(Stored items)
··········
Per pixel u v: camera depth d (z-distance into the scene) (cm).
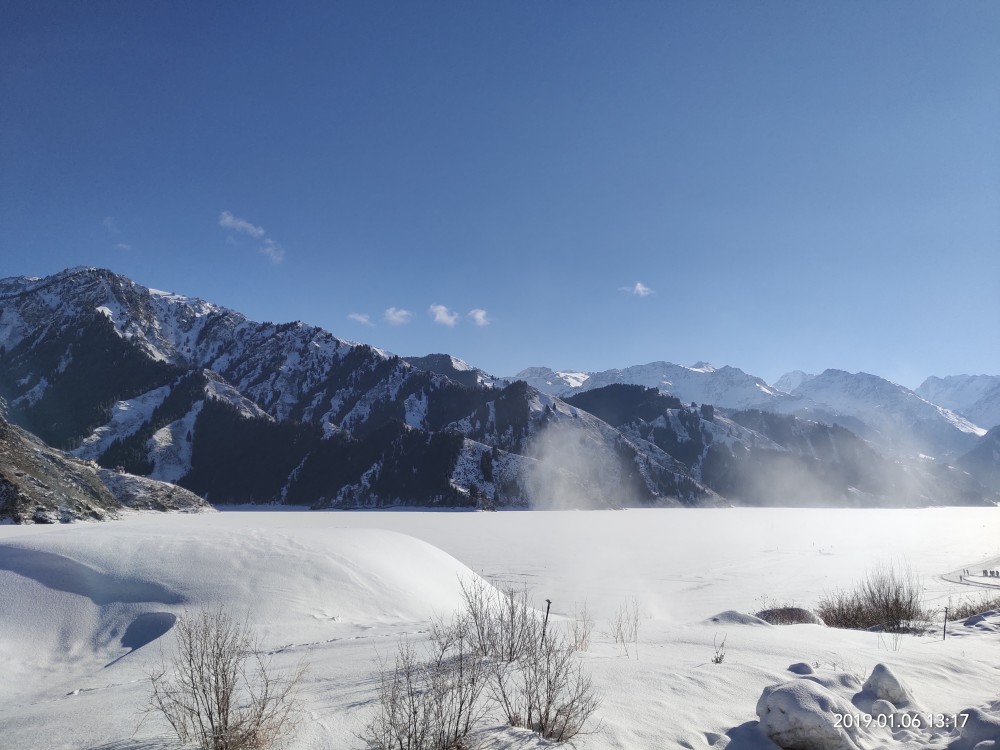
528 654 612
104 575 1151
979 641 983
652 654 732
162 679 665
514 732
··········
- Your assignment -
Once the pictures are set aside, please output all the data word for word.

- Exercise output -
Per pixel u v: camera depth d (z-distance into the scene) (cm).
528 654 612
104 575 1151
979 641 983
652 654 732
162 679 665
514 732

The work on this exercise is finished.